▶ **Task item**
Whenever an image turns up, omit it and return the remaining data exactly.

▶ **Material provided**
┄┄┄┄┄┄┄┄┄┄

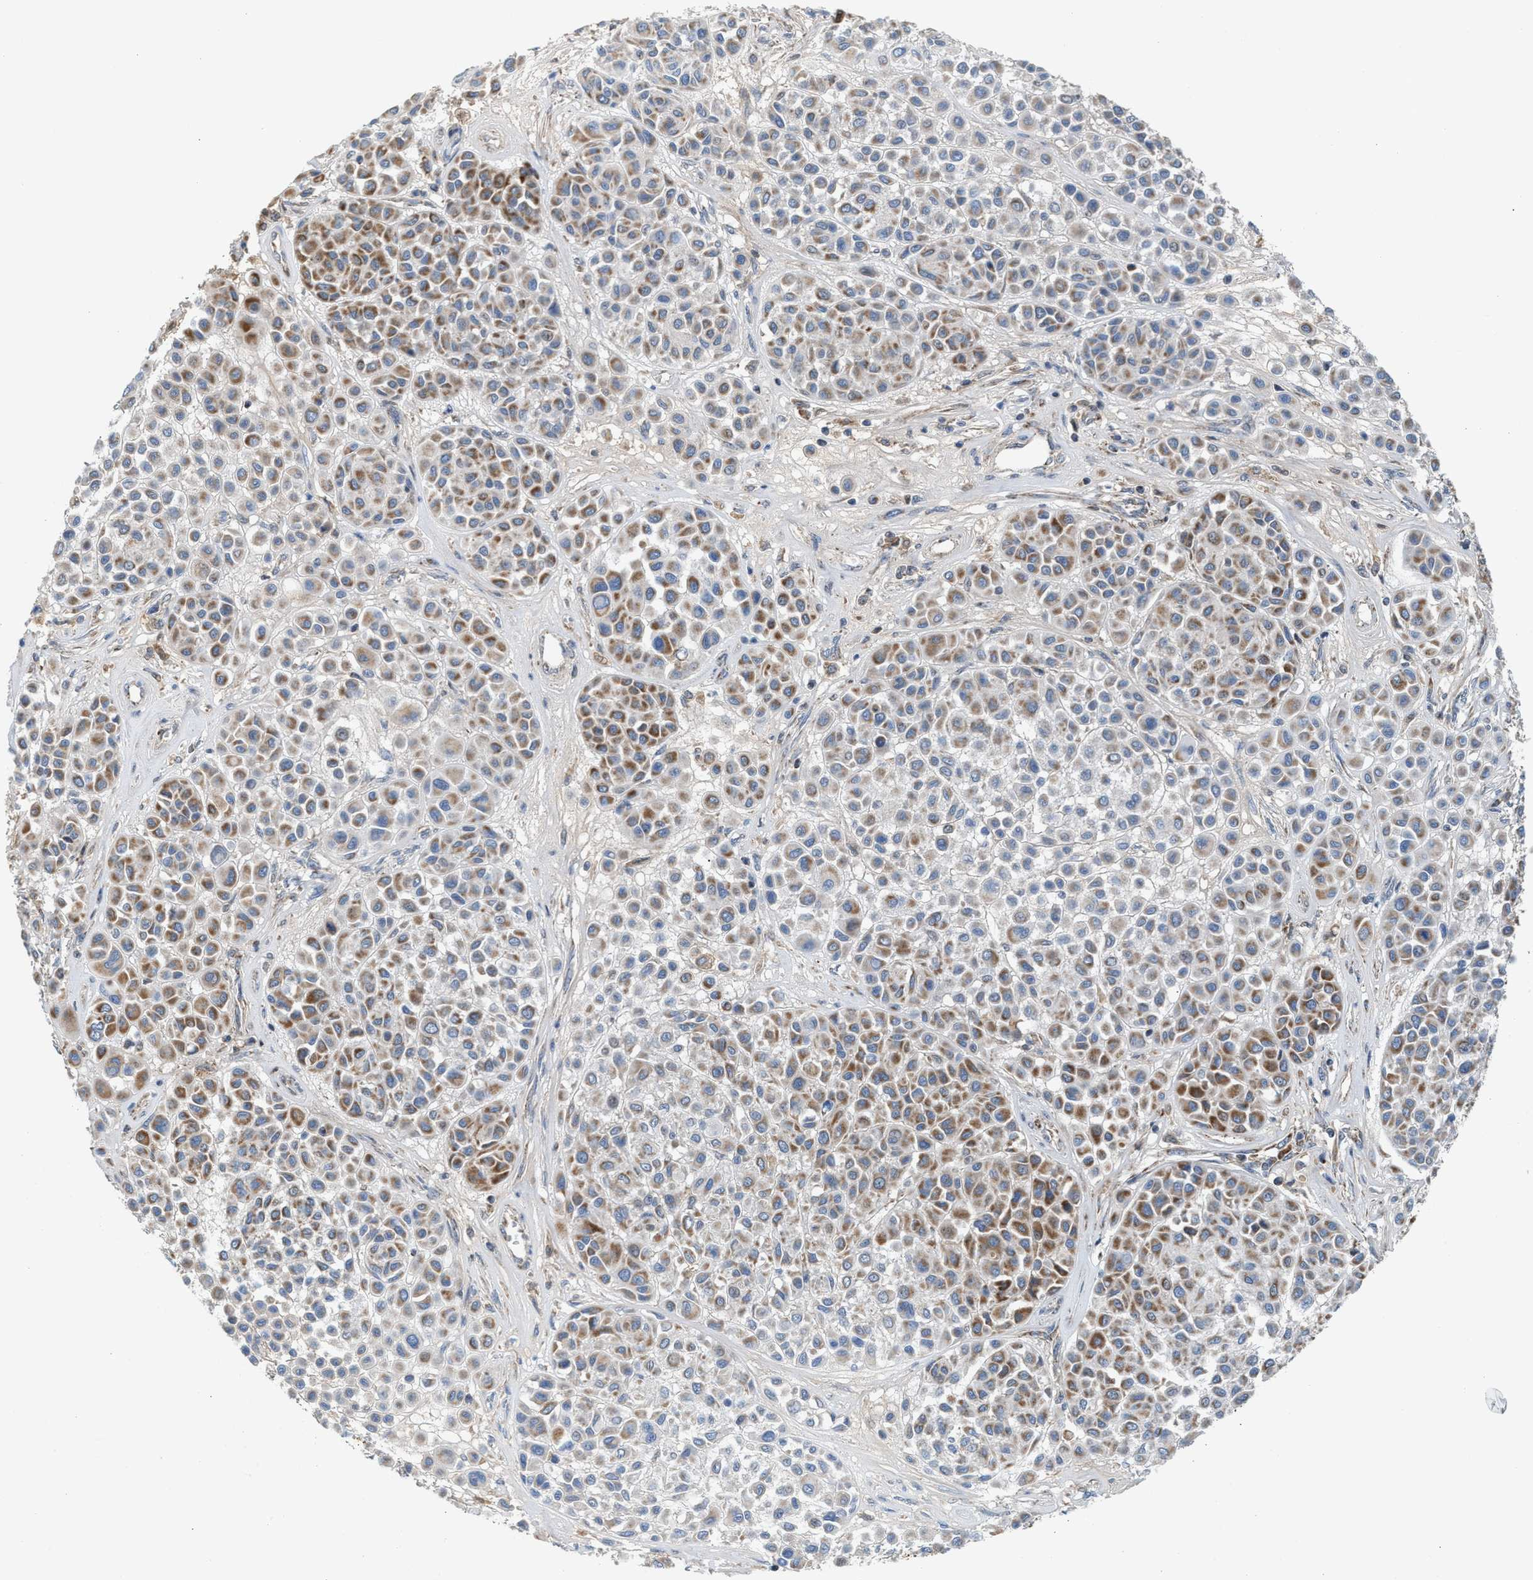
{"staining": {"intensity": "moderate", "quantity": "25%-75%", "location": "cytoplasmic/membranous"}, "tissue": "melanoma", "cell_type": "Tumor cells", "image_type": "cancer", "snomed": [{"axis": "morphology", "description": "Malignant melanoma, Metastatic site"}, {"axis": "topography", "description": "Soft tissue"}], "caption": "Tumor cells display medium levels of moderate cytoplasmic/membranous expression in approximately 25%-75% of cells in human malignant melanoma (metastatic site).", "gene": "PMPCA", "patient": {"sex": "male", "age": 41}}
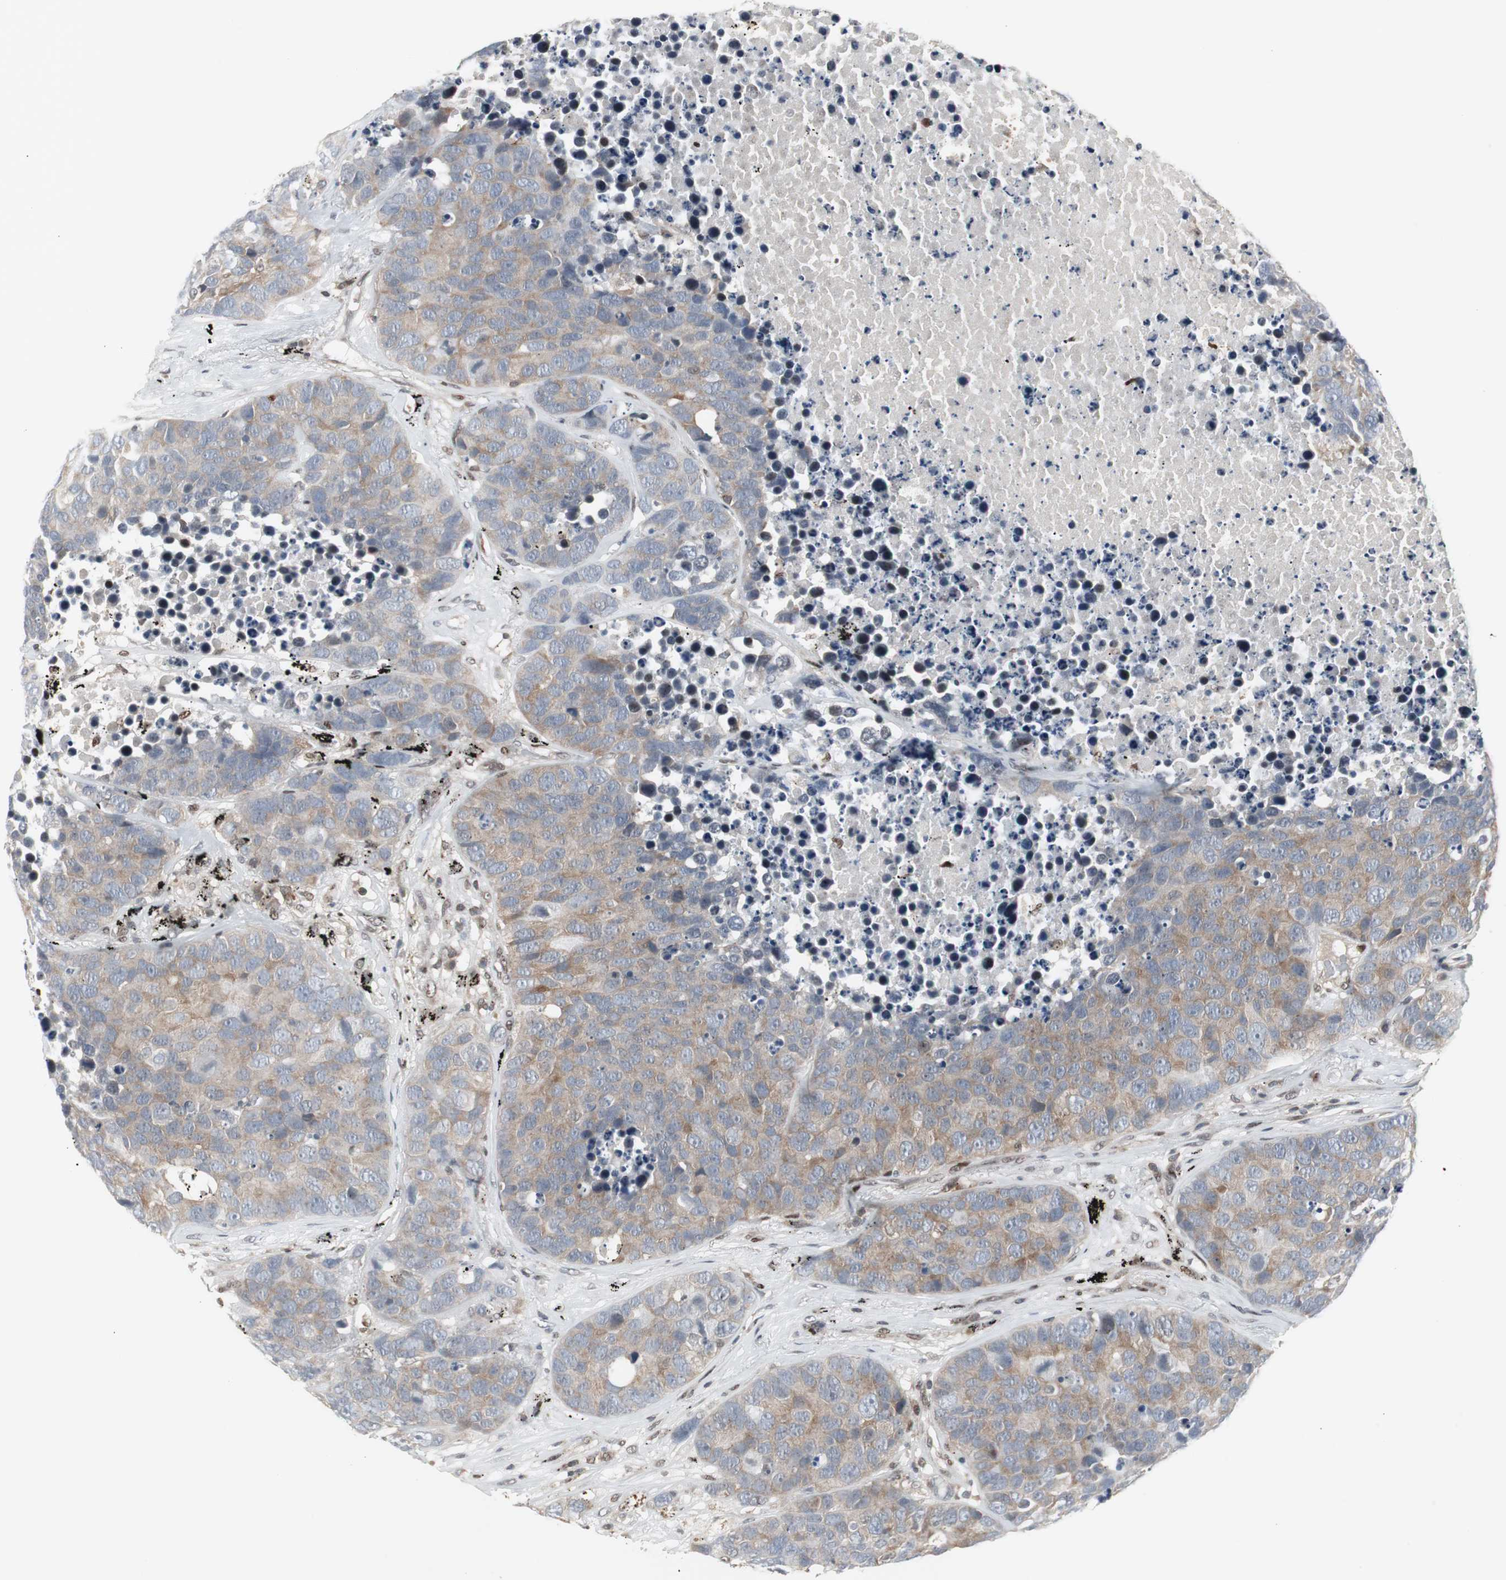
{"staining": {"intensity": "weak", "quantity": ">75%", "location": "cytoplasmic/membranous"}, "tissue": "carcinoid", "cell_type": "Tumor cells", "image_type": "cancer", "snomed": [{"axis": "morphology", "description": "Carcinoid, malignant, NOS"}, {"axis": "topography", "description": "Lung"}], "caption": "Carcinoid stained with DAB (3,3'-diaminobenzidine) immunohistochemistry shows low levels of weak cytoplasmic/membranous expression in about >75% of tumor cells. (DAB = brown stain, brightfield microscopy at high magnification).", "gene": "GRK2", "patient": {"sex": "male", "age": 60}}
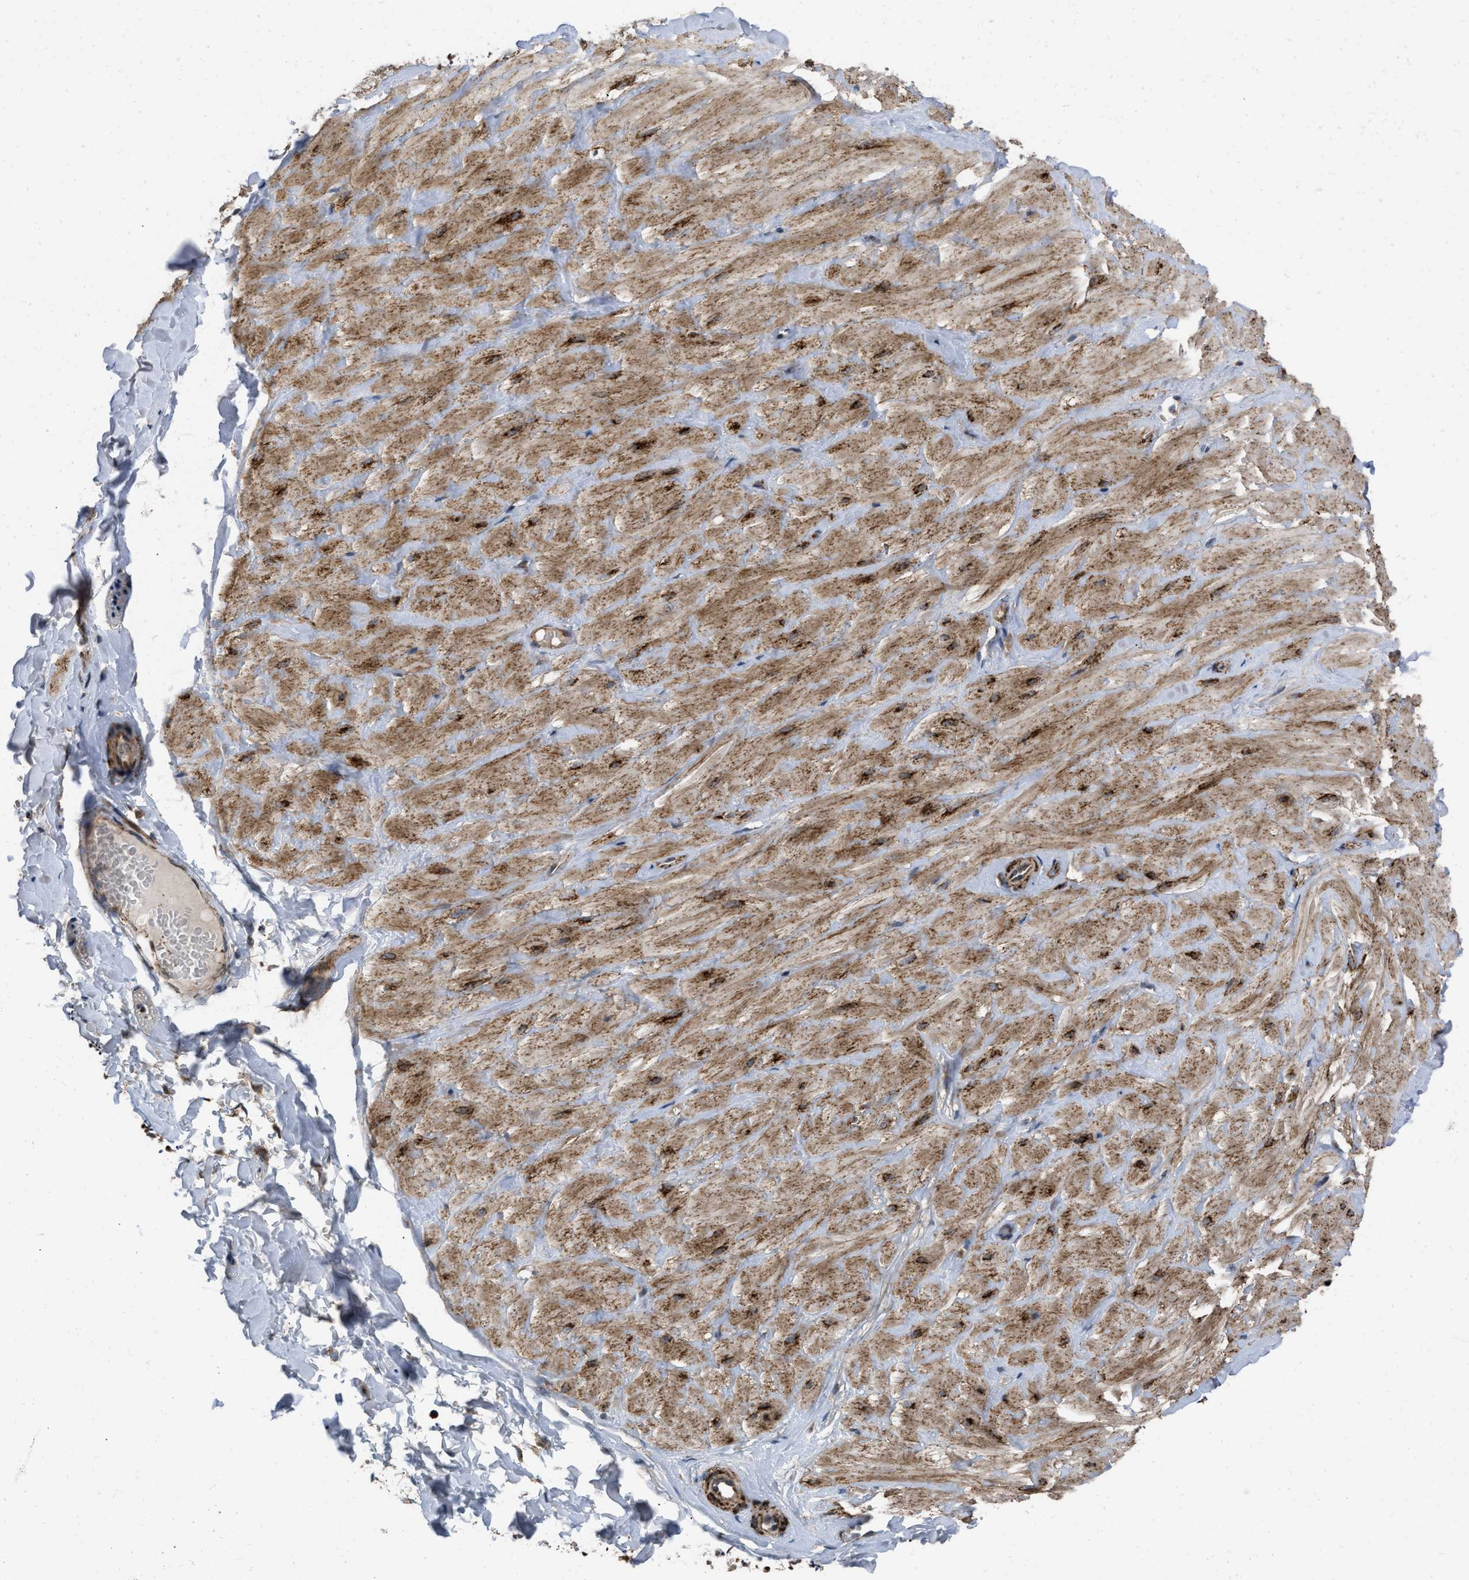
{"staining": {"intensity": "moderate", "quantity": ">75%", "location": "cytoplasmic/membranous"}, "tissue": "adipose tissue", "cell_type": "Adipocytes", "image_type": "normal", "snomed": [{"axis": "morphology", "description": "Normal tissue, NOS"}, {"axis": "topography", "description": "Adipose tissue"}, {"axis": "topography", "description": "Vascular tissue"}, {"axis": "topography", "description": "Peripheral nerve tissue"}], "caption": "IHC (DAB) staining of normal adipose tissue shows moderate cytoplasmic/membranous protein positivity in about >75% of adipocytes.", "gene": "AKAP1", "patient": {"sex": "male", "age": 25}}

┄┄┄┄┄┄┄┄┄┄

▶ **Result**
{"staining": {"intensity": "moderate", "quantity": "25%-75%", "location": "cytoplasmic/membranous"}, "tissue": "melanoma", "cell_type": "Tumor cells", "image_type": "cancer", "snomed": [{"axis": "morphology", "description": "Malignant melanoma, Metastatic site"}, {"axis": "topography", "description": "Soft tissue"}], "caption": "Tumor cells display medium levels of moderate cytoplasmic/membranous expression in approximately 25%-75% of cells in human malignant melanoma (metastatic site).", "gene": "PMPCA", "patient": {"sex": "male", "age": 41}}
{"staining": {"intensity": "weak", "quantity": ">75%", "location": "cytoplasmic/membranous"}, "tissue": "carcinoid", "cell_type": "Tumor cells", "image_type": "cancer", "snomed": [{"axis": "morphology", "description": "Carcinoid, malignant, NOS"}, {"axis": "topography", "description": "Lung"}], "caption": "Carcinoid stained with DAB (3,3'-diaminobenzidine) immunohistochemistry shows low levels of weak cytoplasmic/membranous expression in about >75% of tumor cells. (DAB = brown stain, brightfield microscopy at high magnification).", "gene": "GRK2", "patient": {"sex": "male", "age": 60}}
{"staining": {"intensity": "moderate", "quantity": ">75%", "location": "cytoplasmic/membranous"}, "tissue": "adipose tissue", "cell_type": "Adipocytes", "image_type": "normal", "snomed": [{"axis": "morphology", "description": "Normal tissue, NOS"}, {"axis": "topography", "description": "Adipose tissue"}, {"axis": "topography", "description": "Vascular tissue"}, {"axis": "topography", "description": "Peripheral nerve tissue"}], "caption": "IHC (DAB) staining of normal adipose tissue shows moderate cytoplasmic/membranous protein positivity in about >75% of adipocytes.", "gene": "AKAP1", "patient": {"sex": "male", "age": 25}}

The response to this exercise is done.